**Data provided**
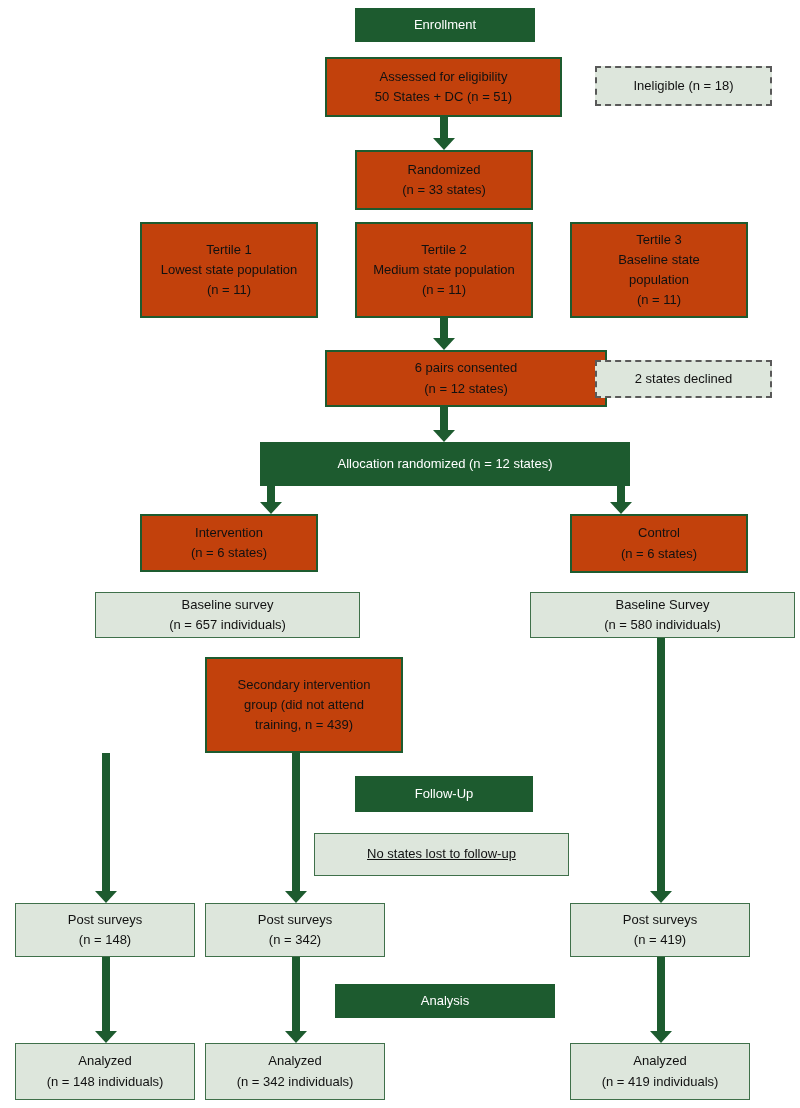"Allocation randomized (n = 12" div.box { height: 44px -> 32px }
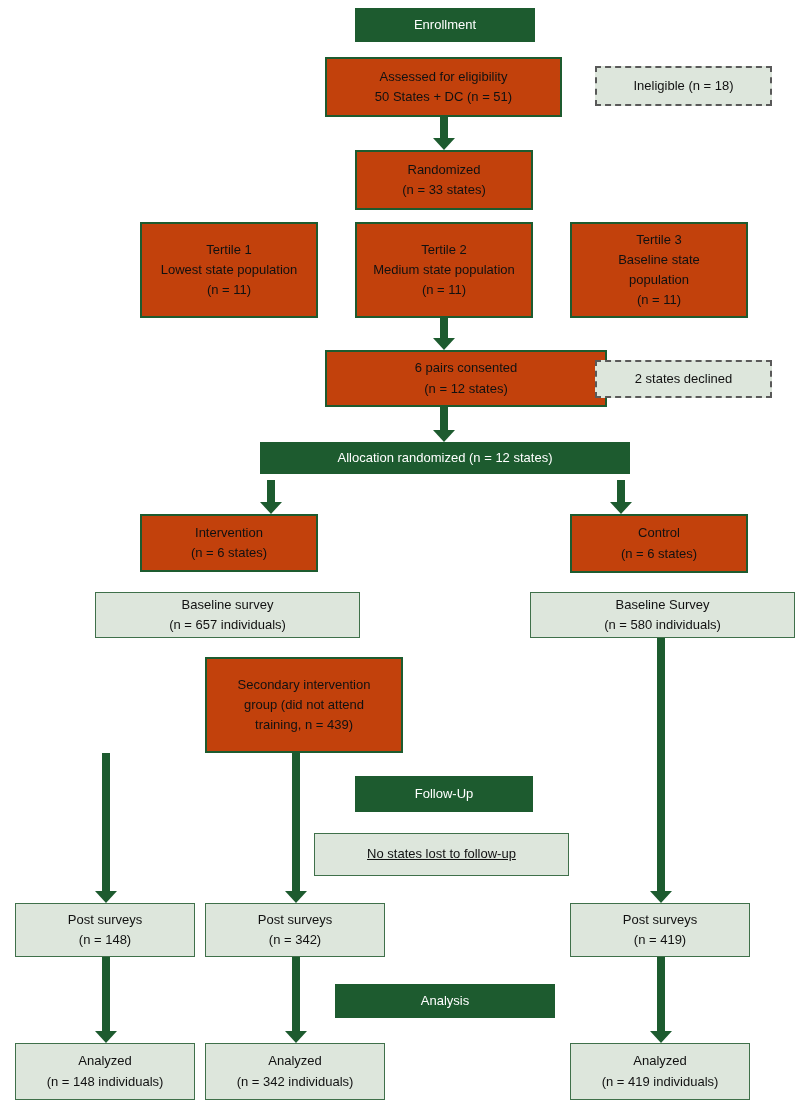"Intervention" div.box { font-weight: none -> bold; height: 58px -> 75px }
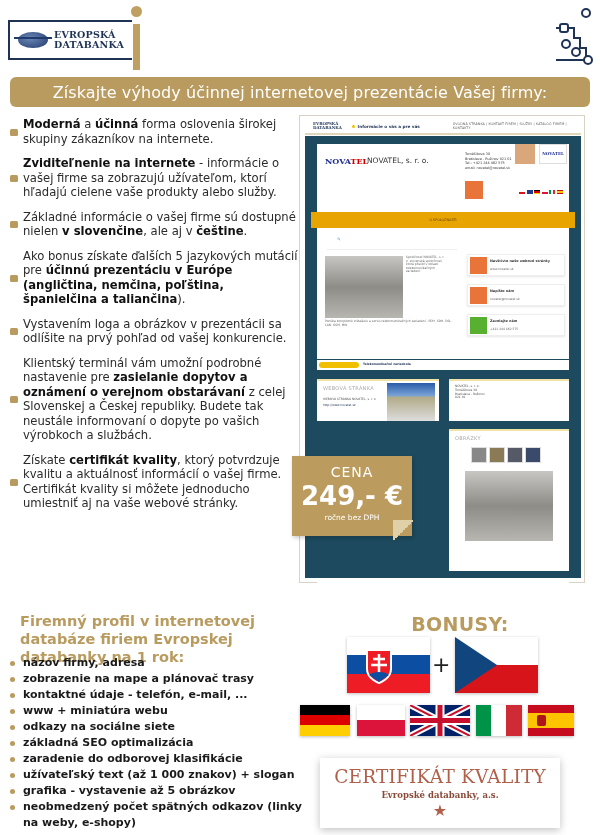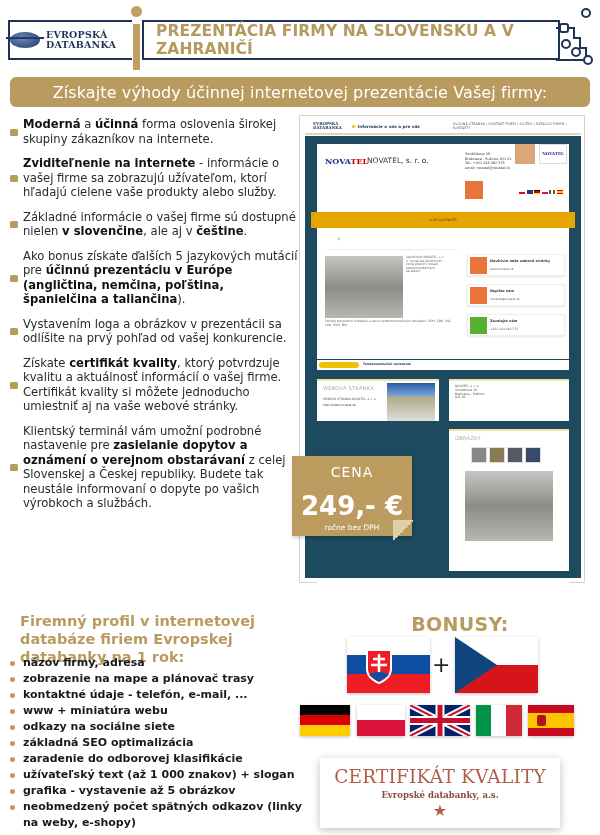"EVROPSKÁ" .logo-box { padding-left: none -> 8px }
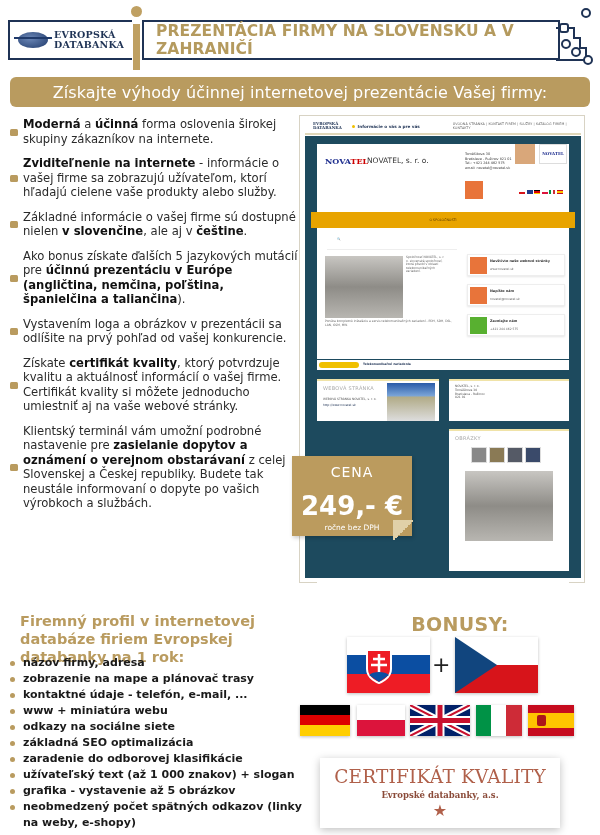"PREZENTÁCIA FIRMY NA SLOVENSKU A" div.title-box { html: <div> <span>PREZENTÁCIA FIRMY NA SLOVENSKU A V ZAHRANIČÍ</span> </div> -> none }
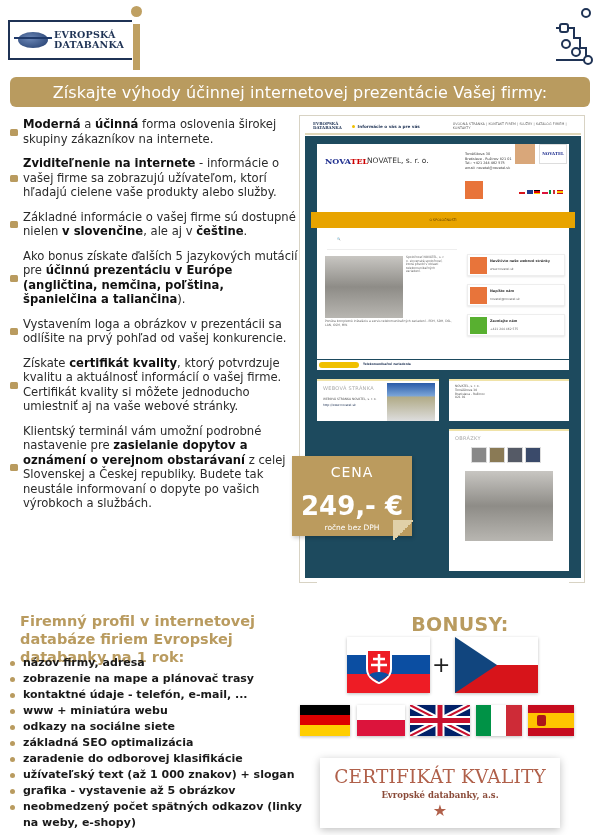"Získate certifikát kvality, ktorý" div.para { order: before "Klientský terminál vám umožní podrobné" -> after "Klientský terminál vám umožní podrobné" }
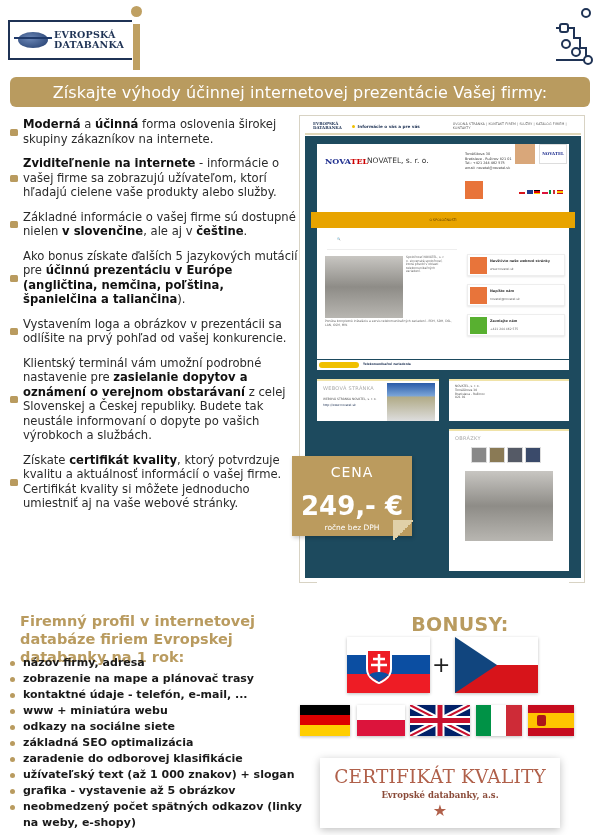"249,- €" .price .amt { margin-top: 11px -> 1px }
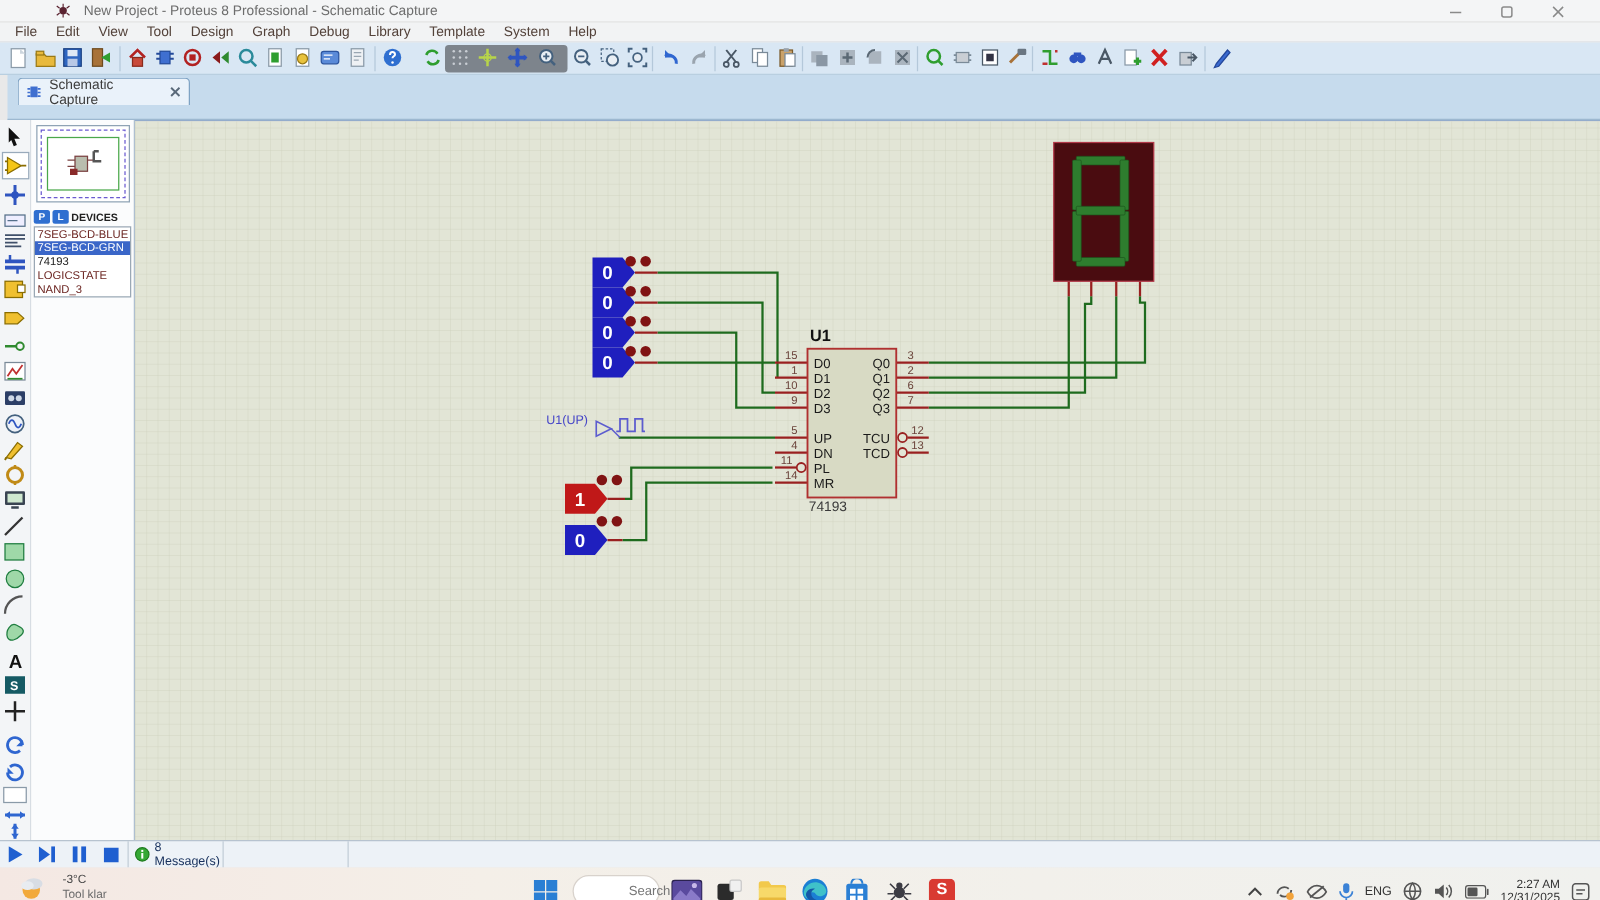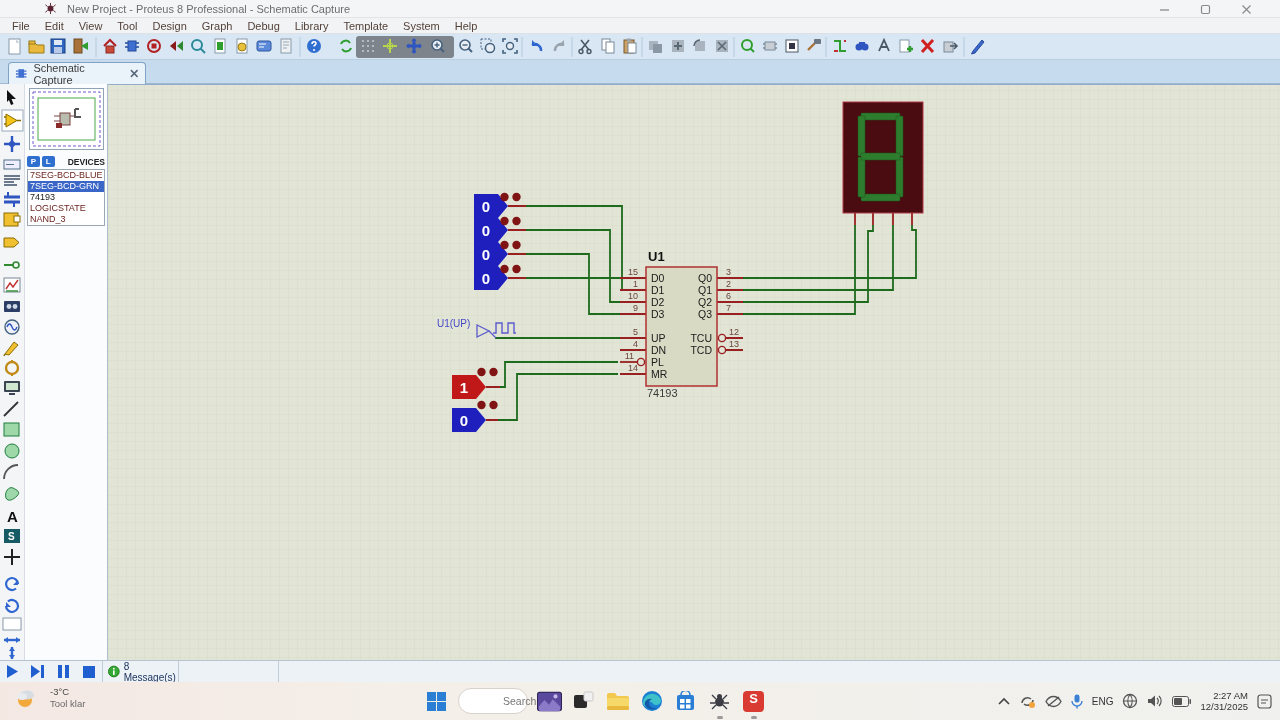"Schematic Capture" .tabbar { height: 24px -> 36px; margin-left: none -> 6px }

**Job**
Repeat every line above exactly, but omit all images.

**Solution**
"Allocation randomized (n = 12" div.box { height: 44px -> 32px }
"Intervention" div.box { font-weight: none -> bold; height: 58px -> 75px }
"EVROPSKÁ" .logo-box { padding-left: none -> 8px }
"PREZENTÁCIA FIRMY NA SLOVENSKU A" div.title-box { html: <div> <span>PREZENTÁCIA FIRMY NA SLOVENSKU A V ZAHRANIČÍ</span> </div> -> none }
"Získate certifikát kvality, ktorý" div.para { order: before "Klientský terminál vám umožní podrobné" -> after "Klientský terminál vám umožní podrobné" }
"249,- €" .price .amt { margin-top: 11px -> 1px }
"Schematic Capture" .tabbar { height: 24px -> 36px; margin-left: none -> 6px }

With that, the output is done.